**Work to be completed**:
The required output is a copy of each line in the material below that includes "more".

**Data under study**:
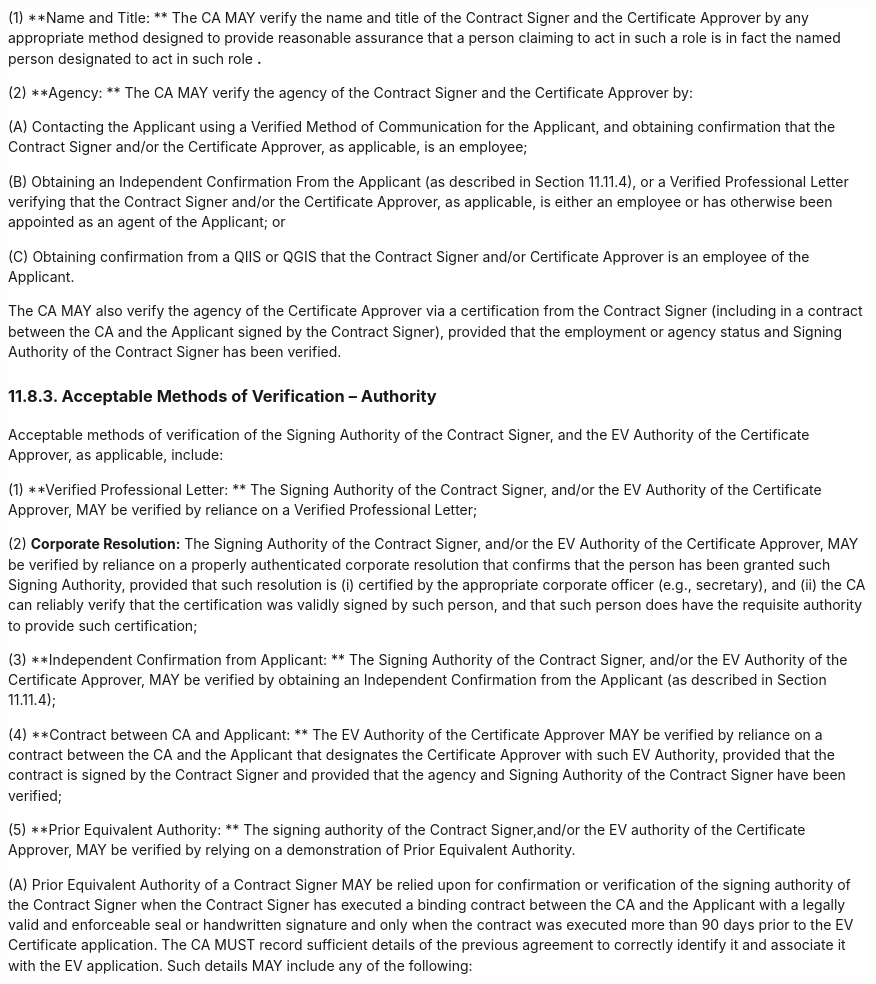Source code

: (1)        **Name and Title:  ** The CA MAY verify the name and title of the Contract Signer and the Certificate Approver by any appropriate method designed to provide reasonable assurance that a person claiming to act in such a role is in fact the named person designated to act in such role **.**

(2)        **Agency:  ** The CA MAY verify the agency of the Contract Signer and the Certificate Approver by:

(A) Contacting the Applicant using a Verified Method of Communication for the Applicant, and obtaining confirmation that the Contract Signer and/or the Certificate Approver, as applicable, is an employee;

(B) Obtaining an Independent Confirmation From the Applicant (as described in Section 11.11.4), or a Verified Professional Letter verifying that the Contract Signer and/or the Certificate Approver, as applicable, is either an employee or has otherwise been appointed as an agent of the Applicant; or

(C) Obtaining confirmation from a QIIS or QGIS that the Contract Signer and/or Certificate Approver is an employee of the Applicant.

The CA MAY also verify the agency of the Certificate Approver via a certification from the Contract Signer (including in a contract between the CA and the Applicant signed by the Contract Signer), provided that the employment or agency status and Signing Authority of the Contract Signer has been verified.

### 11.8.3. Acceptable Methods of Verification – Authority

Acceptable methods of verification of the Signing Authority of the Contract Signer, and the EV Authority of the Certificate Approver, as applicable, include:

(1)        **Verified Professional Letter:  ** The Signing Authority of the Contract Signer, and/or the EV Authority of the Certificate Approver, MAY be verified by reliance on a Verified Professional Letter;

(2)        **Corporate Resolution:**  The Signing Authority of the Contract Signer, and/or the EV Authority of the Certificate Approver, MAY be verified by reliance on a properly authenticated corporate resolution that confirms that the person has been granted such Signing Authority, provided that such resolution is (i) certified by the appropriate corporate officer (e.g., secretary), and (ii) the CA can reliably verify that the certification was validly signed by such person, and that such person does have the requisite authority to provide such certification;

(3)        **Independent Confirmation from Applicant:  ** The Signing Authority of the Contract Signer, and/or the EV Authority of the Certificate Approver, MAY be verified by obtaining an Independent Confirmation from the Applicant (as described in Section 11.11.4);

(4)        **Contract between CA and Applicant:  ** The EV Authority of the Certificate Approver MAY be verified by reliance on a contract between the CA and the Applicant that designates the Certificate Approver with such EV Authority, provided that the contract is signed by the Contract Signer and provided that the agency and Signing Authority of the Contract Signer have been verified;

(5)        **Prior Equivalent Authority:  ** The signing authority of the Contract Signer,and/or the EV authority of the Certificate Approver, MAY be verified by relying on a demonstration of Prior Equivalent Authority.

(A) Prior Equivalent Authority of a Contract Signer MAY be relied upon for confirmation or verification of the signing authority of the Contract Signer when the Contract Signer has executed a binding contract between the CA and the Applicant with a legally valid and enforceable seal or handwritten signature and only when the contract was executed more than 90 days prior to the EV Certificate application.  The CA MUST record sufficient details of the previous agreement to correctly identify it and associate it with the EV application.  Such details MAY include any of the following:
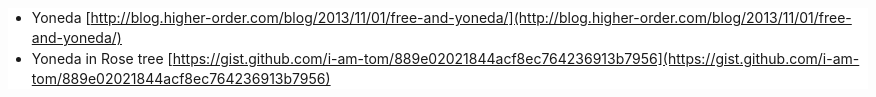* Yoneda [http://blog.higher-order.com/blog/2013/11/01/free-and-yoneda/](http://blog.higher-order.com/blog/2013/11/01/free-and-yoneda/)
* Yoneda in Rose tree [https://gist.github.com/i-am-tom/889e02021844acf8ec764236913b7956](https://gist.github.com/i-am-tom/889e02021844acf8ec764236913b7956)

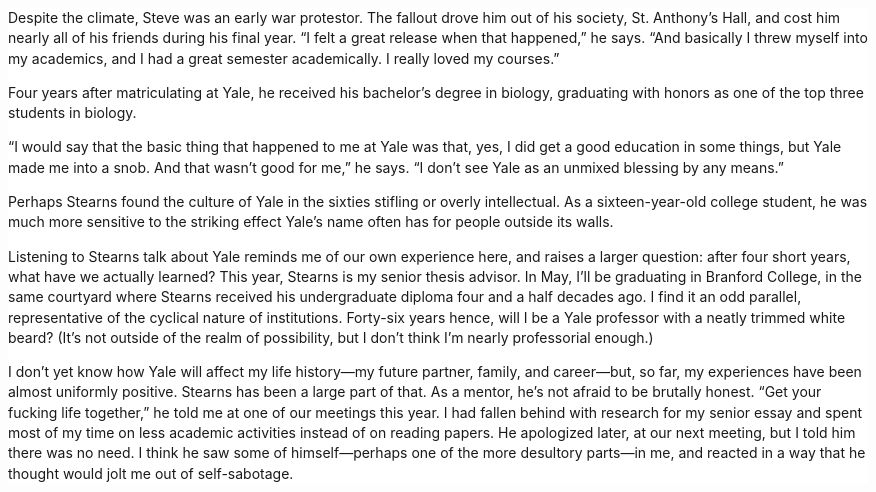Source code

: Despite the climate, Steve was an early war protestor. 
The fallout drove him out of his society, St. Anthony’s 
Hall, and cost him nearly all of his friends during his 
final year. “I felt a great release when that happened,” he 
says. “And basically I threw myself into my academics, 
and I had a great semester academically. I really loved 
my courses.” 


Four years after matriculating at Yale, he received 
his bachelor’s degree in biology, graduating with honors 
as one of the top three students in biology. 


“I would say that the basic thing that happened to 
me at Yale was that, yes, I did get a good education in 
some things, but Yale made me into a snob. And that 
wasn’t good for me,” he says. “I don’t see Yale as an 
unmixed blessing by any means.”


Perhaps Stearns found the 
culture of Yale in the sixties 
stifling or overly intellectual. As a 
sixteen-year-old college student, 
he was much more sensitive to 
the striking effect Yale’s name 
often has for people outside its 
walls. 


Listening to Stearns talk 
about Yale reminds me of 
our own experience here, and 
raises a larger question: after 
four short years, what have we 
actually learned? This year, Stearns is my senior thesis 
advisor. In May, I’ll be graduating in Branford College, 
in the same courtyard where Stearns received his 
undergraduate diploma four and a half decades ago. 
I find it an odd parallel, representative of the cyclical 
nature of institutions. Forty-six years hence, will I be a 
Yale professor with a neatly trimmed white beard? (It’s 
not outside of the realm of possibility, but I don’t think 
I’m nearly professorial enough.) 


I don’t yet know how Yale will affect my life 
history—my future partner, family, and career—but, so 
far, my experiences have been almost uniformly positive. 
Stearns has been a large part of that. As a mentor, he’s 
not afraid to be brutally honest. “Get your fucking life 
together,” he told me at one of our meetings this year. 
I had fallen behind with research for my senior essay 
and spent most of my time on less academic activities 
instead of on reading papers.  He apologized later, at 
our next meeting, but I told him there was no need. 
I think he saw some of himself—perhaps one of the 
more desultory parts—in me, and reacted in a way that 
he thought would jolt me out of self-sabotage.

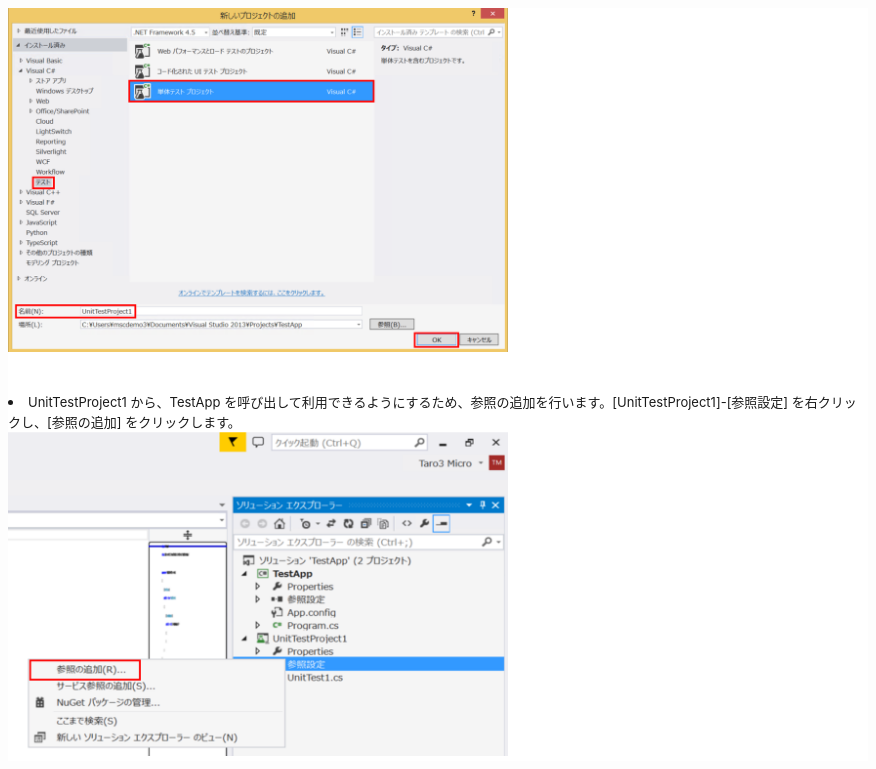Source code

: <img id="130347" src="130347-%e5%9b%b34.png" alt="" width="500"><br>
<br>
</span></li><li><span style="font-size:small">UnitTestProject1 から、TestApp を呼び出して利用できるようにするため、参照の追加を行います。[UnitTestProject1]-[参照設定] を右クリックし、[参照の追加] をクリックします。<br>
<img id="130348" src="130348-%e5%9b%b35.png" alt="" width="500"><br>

**Answer space**:
(A) Prior Equivalent Authority of a Contract Signer MAY be relied upon for confirmation or verification of the signing authority of the Contract Signer when the Contract Signer has executed a binding contract between the CA and the Applicant with a legally valid and enforceable seal or handwritten signature and only when the contract was executed more than 90 days prior to the EV Certificate application.  The CA MUST record sufficient details of the previous agreement to correctly identify it and associate it with the EV application.  Such details MAY include any of the following:
he was much more sensitive to 
more desultory parts—in me, and reacted in a way that 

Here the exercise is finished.